How should inference budget adapt based on problem difficulty?

This explores how a model should spend more or less compute at inference time depending on whether a problem is easy or hard. The clean answer the corpus starts with: don't spend uniformly. Giving every prompt the same token budget wastes compute on easy questions and starves hard ones — reallocating that same total budget adaptively (less for easy, more for hard) beats simply running a bigger model under a flat budget Can we allocate inference compute based on prompt difficulty?, How should we allocate compute budget at inference time?. So far, so intuitive. The interesting part is everything standing between that principle and making it work.

The first complication is that 'spend more on hard problems' assumes the model can tell what's hard. It mostly can — linear probes can decode a problem's difficulty straight out of a model's hidden states *before* it starts reasoning — yet models still overthink simple questions anyway. That's the striking finding: it's not a perception failure but an action-commitment failure, where the model senses the question is trivial and grinds through a long chain regardless Can models recognize question difficulty before they reason?. This is why you can't read difficulty off the output either: a longer reasoning trace doesn't reliably mean a harder problem. Trace length tracks difficulty only when the problem resembles training data and decouples completely once you go out of distribution — length reflects recall of familiar schemas more than genuine adaptive computation Does longer reasoning actually mean harder problems?.

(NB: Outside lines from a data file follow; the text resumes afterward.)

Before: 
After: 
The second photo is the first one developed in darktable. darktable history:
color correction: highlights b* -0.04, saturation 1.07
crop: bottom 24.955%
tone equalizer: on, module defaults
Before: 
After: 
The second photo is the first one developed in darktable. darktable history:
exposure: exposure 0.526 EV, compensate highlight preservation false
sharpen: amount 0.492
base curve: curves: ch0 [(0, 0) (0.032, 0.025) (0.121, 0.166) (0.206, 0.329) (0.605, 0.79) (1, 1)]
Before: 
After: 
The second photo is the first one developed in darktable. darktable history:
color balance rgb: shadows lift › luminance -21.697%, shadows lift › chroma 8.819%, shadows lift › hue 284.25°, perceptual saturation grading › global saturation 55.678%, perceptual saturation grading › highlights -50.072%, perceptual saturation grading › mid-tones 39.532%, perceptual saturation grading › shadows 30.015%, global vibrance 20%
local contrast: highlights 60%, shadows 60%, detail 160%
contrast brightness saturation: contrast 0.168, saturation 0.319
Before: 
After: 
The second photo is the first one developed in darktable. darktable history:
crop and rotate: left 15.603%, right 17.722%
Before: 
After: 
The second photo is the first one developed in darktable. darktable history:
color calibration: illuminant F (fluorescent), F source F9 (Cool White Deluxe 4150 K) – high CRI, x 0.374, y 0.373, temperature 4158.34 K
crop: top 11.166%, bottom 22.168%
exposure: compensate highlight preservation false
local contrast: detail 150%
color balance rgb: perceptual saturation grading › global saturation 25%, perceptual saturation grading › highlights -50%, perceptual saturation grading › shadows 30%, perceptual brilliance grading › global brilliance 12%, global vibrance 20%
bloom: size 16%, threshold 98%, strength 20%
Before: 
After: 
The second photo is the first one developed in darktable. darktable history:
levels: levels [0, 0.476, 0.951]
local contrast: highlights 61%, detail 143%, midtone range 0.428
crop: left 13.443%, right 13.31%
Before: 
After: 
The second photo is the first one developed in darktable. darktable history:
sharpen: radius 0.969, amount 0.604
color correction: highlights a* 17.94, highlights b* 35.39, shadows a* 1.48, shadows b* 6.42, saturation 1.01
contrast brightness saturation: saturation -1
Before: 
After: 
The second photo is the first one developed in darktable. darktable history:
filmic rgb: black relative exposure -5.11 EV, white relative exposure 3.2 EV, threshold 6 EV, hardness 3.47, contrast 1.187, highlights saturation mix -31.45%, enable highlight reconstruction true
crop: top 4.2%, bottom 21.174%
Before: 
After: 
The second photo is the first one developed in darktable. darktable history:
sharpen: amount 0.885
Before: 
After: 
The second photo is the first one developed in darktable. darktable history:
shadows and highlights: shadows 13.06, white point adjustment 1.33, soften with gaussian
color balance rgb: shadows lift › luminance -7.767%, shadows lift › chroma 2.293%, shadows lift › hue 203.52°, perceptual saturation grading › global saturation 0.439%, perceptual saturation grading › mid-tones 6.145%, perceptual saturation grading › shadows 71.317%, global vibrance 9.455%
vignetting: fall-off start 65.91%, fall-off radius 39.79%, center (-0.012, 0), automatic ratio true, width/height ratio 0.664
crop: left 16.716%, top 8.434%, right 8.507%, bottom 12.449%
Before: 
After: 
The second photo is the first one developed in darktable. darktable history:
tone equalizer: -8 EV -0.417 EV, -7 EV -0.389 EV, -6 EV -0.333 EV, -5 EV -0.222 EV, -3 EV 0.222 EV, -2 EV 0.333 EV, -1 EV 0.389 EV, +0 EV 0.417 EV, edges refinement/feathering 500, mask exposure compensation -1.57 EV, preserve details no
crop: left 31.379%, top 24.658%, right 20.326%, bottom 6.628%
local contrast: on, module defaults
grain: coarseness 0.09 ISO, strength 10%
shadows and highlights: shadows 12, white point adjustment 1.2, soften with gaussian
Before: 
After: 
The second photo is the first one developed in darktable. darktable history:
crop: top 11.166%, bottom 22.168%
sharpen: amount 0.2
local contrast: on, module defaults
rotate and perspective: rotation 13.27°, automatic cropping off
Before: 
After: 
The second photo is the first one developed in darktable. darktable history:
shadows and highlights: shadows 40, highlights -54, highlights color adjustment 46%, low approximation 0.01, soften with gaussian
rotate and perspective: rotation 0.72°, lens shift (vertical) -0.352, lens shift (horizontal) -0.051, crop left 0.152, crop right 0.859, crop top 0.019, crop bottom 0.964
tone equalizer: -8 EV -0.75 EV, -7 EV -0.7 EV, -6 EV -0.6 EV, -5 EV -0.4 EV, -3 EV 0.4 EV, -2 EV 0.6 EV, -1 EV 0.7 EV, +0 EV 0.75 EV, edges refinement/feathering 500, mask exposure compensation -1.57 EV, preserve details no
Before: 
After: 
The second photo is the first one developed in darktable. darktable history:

That reframes what 'difficulty' even means for budgeting. Reasoning breakdowns aren't triggered by crossing some complexity threshold — they're triggered by *unfamiliarity*. Models fit instance-level patterns rather than general algorithms, so a long, intricate problem they've seen variants of can be easy, while a short novel one is hard Do language models fail at reasoning due to complexity or novelty?. So the right budgeting signal isn't 'how big is this problem' but 'how far is this from what I know.' And more budget isn't a cure-all: on genuine constrained-optimization tasks, models plateau around 55–60% regardless of scale or extra compute, which means some hard problems should get *less* budget, not more, because the spend simply won't convert Do larger language models solve constrained optimization better?.

There's also an upper bound on the 'more thinking is better' instinct. Accuracy versus chain-of-thought length follows an inverted U — it peaks at an intermediate length and then declines, and the optimal length rises with difficulty but *falls* as the model gets more capable. Stronger models need shorter chains for the same problem Why does chain of thought accuracy eventually decline with length?. So the adaptive policy is two-dimensional: budget should scale up with problem hardness and down with model capability, not just chase length.

The most promising direction in the corpus stops treating the budget as something dialed externally and lets the model route itself. Thinkless trains a single model to choose between extended reasoning and a direct answer using decoupled RL, learning self-calibrated routing without ever being handed difficulty labels — exactly the action-commitment gap the probing work exposed, closed through training rather than a heuristic Can models learn when to think versus respond quickly?. And the reason this is a training problem at root: the productivity of extra inference tokens is itself installed during training. Non-reasoning models never catch up to reasoning models no matter how much inference budget you give them, because the training regime is what makes additional tokens pay off Can non-reasoning models catch up with more compute?. The thing you didn't know you wanted to know: adaptive inference budgeting isn't really an inference-time knob — whether a model can spend its budget well, and whether it acts on the difficulty it already perceives, are both decided long before the prompt arrives.